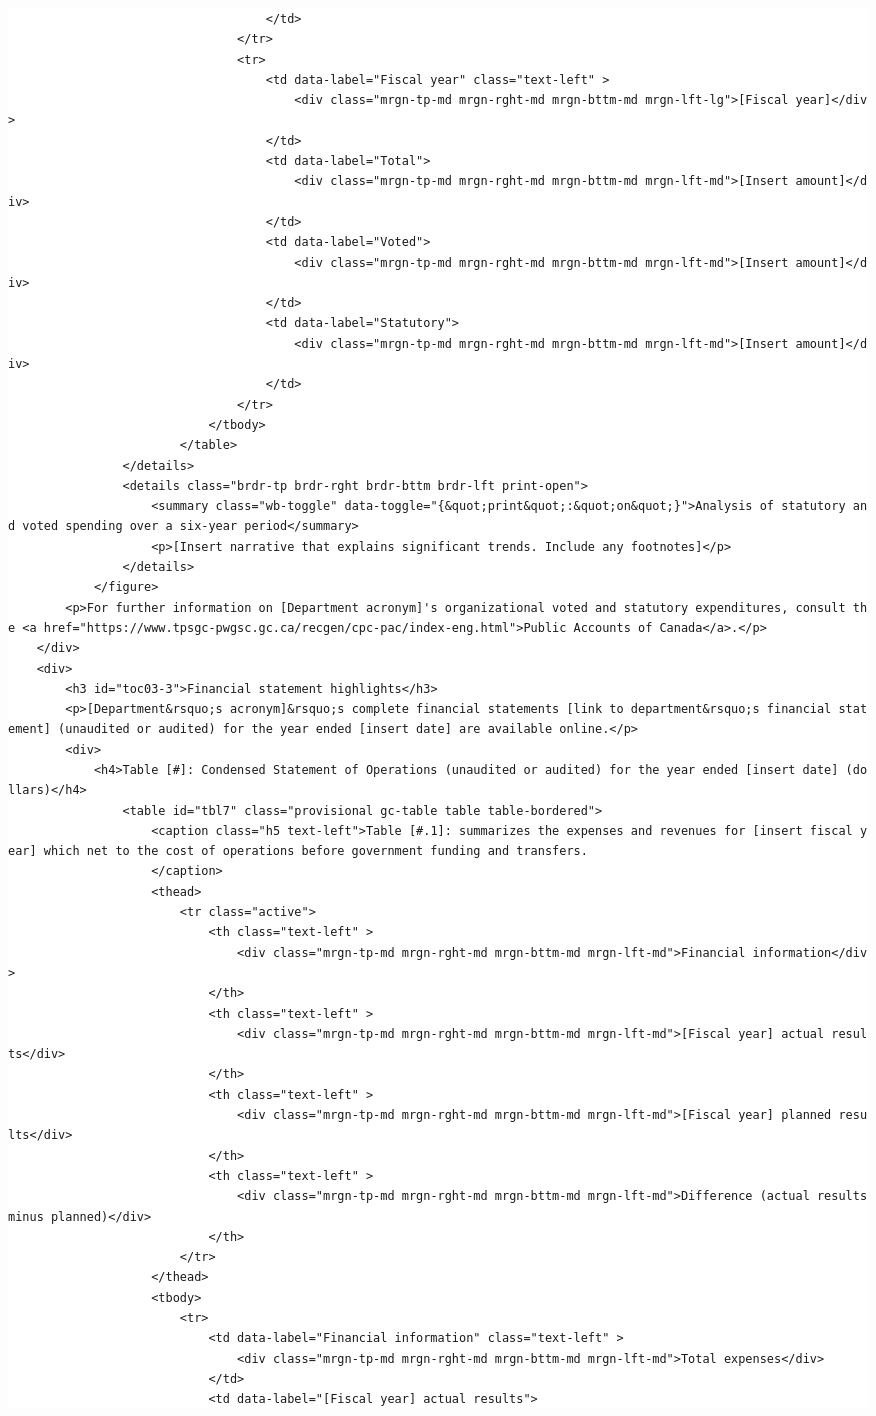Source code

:                                         </td>
                                    </tr>
                                    <tr>
                                        <td data-label="Fiscal year" class="text-left" >
                                            <div class="mrgn-tp-md mrgn-rght-md mrgn-bttm-md mrgn-lft-lg">[Fiscal year]</div>
                                        </td>
                                        <td data-label="Total">
                                            <div class="mrgn-tp-md mrgn-rght-md mrgn-bttm-md mrgn-lft-md">[Insert amount]</div>
                                        </td>
                                        <td data-label="Voted">
                                            <div class="mrgn-tp-md mrgn-rght-md mrgn-bttm-md mrgn-lft-md">[Insert amount]</div>
                                        </td>
                                        <td data-label="Statutory">
                                            <div class="mrgn-tp-md mrgn-rght-md mrgn-bttm-md mrgn-lft-md">[Insert amount]</div>
                                        </td>
                                    </tr>
                                </tbody>
                            </table>
                    </details>
                    <details class="brdr-tp brdr-rght brdr-bttm brdr-lft print-open">
                        <summary class="wb-toggle" data-toggle="{&quot;print&quot;:&quot;on&quot;}">Analysis of statutory and voted spending over a six-year period</summary>
                        <p>[Insert narrative that explains significant trends. Include any footnotes]</p>
                    </details>
                </figure>
            <p>For further information on [Department acronym]'s organizational voted and statutory expenditures, consult the <a href="https://www.tpsgc-pwgsc.gc.ca/recgen/cpc-pac/index-eng.html">Public Accounts of Canada</a>.</p>
        </div>
        <div>
            <h3 id="toc03-3">Financial statement highlights</h3>
            <p>[Department&rsquo;s acronym]&rsquo;s complete financial statements [link to department&rsquo;s financial statement] (unaudited or audited) for the year ended [insert date] are available online.</p>
            <div>
                <h4>Table [#]: Condensed Statement of Operations (unaudited or audited) for the year ended [insert date] (dollars)</h4>
                    <table id="tbl7" class="provisional gc-table table table-bordered">
                        <caption class="h5 text-left">Table [#.1]: summarizes the expenses and revenues for [insert fiscal year] which net to the cost of operations before government funding and transfers.
                        </caption>
                        <thead>
                            <tr class="active">
                                <th class="text-left" >
                                    <div class="mrgn-tp-md mrgn-rght-md mrgn-bttm-md mrgn-lft-md">Financial information</div>
                                </th>
                                <th class="text-left" >
                                    <div class="mrgn-tp-md mrgn-rght-md mrgn-bttm-md mrgn-lft-md">[Fiscal year] actual results</div>
                                </th>
                                <th class="text-left" >
                                    <div class="mrgn-tp-md mrgn-rght-md mrgn-bttm-md mrgn-lft-md">[Fiscal year] planned results</div>
                                </th>
                                <th class="text-left" >
                                    <div class="mrgn-tp-md mrgn-rght-md mrgn-bttm-md mrgn-lft-md">Difference (actual results minus planned)</div>
                                </th>
                            </tr>
                        </thead>
                        <tbody>
                            <tr>
                                <td data-label="Financial information" class="text-left" >
                                    <div class="mrgn-tp-md mrgn-rght-md mrgn-bttm-md mrgn-lft-md">Total expenses</div>
                                </td>
                                <td data-label="[Fiscal year] actual results">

- [AIM OF THE TASK]
Take each line from the records and copy it unchanged, leaving images out.

- [RESPONSE AREA]
Source code

:                                         </td>
                                    </tr>
                                    <tr>
                                        <td data-label="Fiscal year" class="text-left" >
                                            <div class="mrgn-tp-md mrgn-rght-md mrgn-bttm-md mrgn-lft-lg">[Fiscal year]</div>
                                        </td>
                                        <td data-label="Total">
                                            <div class="mrgn-tp-md mrgn-rght-md mrgn-bttm-md mrgn-lft-md">[Insert amount]</div>
                                        </td>
                                        <td data-label="Voted">
                                            <div class="mrgn-tp-md mrgn-rght-md mrgn-bttm-md mrgn-lft-md">[Insert amount]</div>
                                        </td>
                                        <td data-label="Statutory">
                                            <div class="mrgn-tp-md mrgn-rght-md mrgn-bttm-md mrgn-lft-md">[Insert amount]</div>
                                        </td>
                                    </tr>
                                </tbody>
                            </table>
                    </details>
                    <details class="brdr-tp brdr-rght brdr-bttm brdr-lft print-open">
                        <summary class="wb-toggle" data-toggle="{&quot;print&quot;:&quot;on&quot;}">Analysis of statutory and voted spending over a six-year period</summary>
                        <p>[Insert narrative that explains significant trends. Include any footnotes]</p>
                    </details>
                </figure>
            <p>For further information on [Department acronym]'s organizational voted and statutory expenditures, consult the <a href="https://www.tpsgc-pwgsc.gc.ca/recgen/cpc-pac/index-eng.html">Public Accounts of Canada</a>.</p>
        </div>
        <div>
            <h3 id="toc03-3">Financial statement highlights</h3>
            <p>[Department&rsquo;s acronym]&rsquo;s complete financial statements [link to department&rsquo;s financial statement] (unaudited or audited) for the year ended [insert date] are available online.</p>
            <div>
                <h4>Table [#]: Condensed Statement of Operations (unaudited or audited) for the year ended [insert date] (dollars)</h4>
                    <table id="tbl7" class="provisional gc-table table table-bordered">
                        <caption class="h5 text-left">Table [#.1]: summarizes the expenses and revenues for [insert fiscal year] which net to the cost of operations before government funding and transfers.
                        </caption>
                        <thead>
                            <tr class="active">
                                <th class="text-left" >
                                    <div class="mrgn-tp-md mrgn-rght-md mrgn-bttm-md mrgn-lft-md">Financial information</div>
                                </th>
                                <th class="text-left" >
                                    <div class="mrgn-tp-md mrgn-rght-md mrgn-bttm-md mrgn-lft-md">[Fiscal year] actual results</div>
                                </th>
                                <th class="text-left" >
                                    <div class="mrgn-tp-md mrgn-rght-md mrgn-bttm-md mrgn-lft-md">[Fiscal year] planned results</div>
                                </th>
                                <th class="text-left" >
                                    <div class="mrgn-tp-md mrgn-rght-md mrgn-bttm-md mrgn-lft-md">Difference (actual results minus planned)</div>
                                </th>
                            </tr>
                        </thead>
                        <tbody>
                            <tr>
                                <td data-label="Financial information" class="text-left" >
                                    <div class="mrgn-tp-md mrgn-rght-md mrgn-bttm-md mrgn-lft-md">Total expenses</div>
                                </td>
                                <td data-label="[Fiscal year] actual results">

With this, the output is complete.